Telemedicine Reduces the Risk on Healthcare Workers
Physicians, human anatomy specialists (like Dynamic Disc Designs), and medical staff work tirelessly in the frontlines, even at ground zero. While the rest of the public is under-quarantine, these medical professionals are out there, risking their lives for us all.
For this reason, proper measures need to be taken to minimize the risk of viral infection to healthcare practitioners and patients alike. And the best part about telemedicine during the COVID-19 outbreak is that it’s the source of a 24/7 lifeline for patients to connect to their healthcare providers. This opens a door for greater comfort and assurance to the patients in these trying times.
In fact, Dr. Jason Hollock, chief medical officer at SOC Telemed, reports that healthcare is witnessing a surge of direct-to-consumer telemedicine providers. Most of them operate at large scales to help provide care to patients who might wonder if they need care after showing potential symptoms that are associated with the novel coronavirus.
“Simultaneously we’re also seeing a rapidly increasing need for on-demand acute care via telemedicine. This includes ICU programs offering intensive care for the most critical patients. However, tele-triage is exploding in terms of the number of use-cases that involves determining when a patient presents in the emergency department whether they need to be issued a bed or if they can be seen in another area within the hospital in order to keep the patient safe and to reduce potential exposures.”
~ Dr. Jason Hollock, chief medical officer at SOC Telemed
This aids greatly in limiting a healthcare provider’s exposure to the virus and many other infectious diseases. As we’re all aware of, hospital workers exposed to the virus without adequate protection need to be put into self-quarantine for 14 days.

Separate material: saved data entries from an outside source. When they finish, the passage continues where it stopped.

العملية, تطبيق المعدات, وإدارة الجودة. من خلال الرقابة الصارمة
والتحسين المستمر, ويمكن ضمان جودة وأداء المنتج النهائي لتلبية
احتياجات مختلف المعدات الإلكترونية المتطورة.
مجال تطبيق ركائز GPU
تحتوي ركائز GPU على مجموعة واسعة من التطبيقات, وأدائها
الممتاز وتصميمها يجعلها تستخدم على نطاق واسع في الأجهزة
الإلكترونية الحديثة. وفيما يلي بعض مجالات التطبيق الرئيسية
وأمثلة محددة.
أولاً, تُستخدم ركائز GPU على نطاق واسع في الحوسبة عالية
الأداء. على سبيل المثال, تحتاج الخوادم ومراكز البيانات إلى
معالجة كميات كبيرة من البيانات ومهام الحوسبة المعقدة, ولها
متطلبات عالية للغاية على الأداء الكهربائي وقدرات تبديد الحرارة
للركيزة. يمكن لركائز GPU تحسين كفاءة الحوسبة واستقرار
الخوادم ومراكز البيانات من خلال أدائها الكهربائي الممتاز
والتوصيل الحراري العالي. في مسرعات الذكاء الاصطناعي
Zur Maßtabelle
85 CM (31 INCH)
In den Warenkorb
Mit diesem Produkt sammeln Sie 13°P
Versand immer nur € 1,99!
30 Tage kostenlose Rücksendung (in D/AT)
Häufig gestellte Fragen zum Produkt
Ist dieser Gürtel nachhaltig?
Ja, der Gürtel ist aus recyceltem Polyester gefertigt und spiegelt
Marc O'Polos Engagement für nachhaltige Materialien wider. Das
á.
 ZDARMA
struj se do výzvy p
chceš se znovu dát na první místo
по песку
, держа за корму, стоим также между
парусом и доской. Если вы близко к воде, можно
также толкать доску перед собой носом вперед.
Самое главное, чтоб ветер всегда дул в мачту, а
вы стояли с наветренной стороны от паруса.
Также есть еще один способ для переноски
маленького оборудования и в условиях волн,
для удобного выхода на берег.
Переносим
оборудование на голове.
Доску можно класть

Scrambling to Catch-up with Telemedicine
Unfortunately, policymakers and healthcare providers alike are just now playing catch-up with telehealth technologies. They’re only beginning to recognize that telemedicine is an essential solution for keeping potentially infected people out of the doctors’ offices and hospitals.
And as this crisis in public health continues to escalate, telemedicine is swiftly receiving recognition. Now, they see telemedicine during COVID-19 as a critical tool to slow the spread of the virus.
Experts see 3 primary roles for telemedicine during this crisis:
- Screening patients remotely: This is the safe option rather than asking them to visit the hospital or the doctor’s office. Telemedicine can triage patients with flu-like symptoms, and remotely care for patients who aren’t in need of medical intervention or could receive care at home.
- Providing routine care for patients with chronic illnesses: These patients are commonly overlooked in the light of the virus spreading. But we need to remember that these patients are the high risk ones if they’re exposed to COVID-19. Video visits can help patients avoid coronavirus exposure.
- Keeping healthcare providers safe: Healthcare professionals and their staff aren’t immune to infection. They have as much risk for contracting COVID-19 because of continuous exposure as much as the next patient. Telehealth services help see patients through a remote feed.
Telemedicine Reduces the Burden
Telemedicine reduces the burden on hospitals as they take care of the spread of COVID-19. Yes, some doctors are required to dedicate time to screening patients through telemedicine while maintaining the treatment of other patients.
They do that everyday. But it’s much worse if they’re required to do it in person in light of the virus wreaking havoc.
But if hospitals want to make a jump in telemedicine, they need to look at proven technology. Enterprise-based platform systems are a good place to start. This way, they can customize programs, stand it up quickly, and learn from best practices in other areas of care.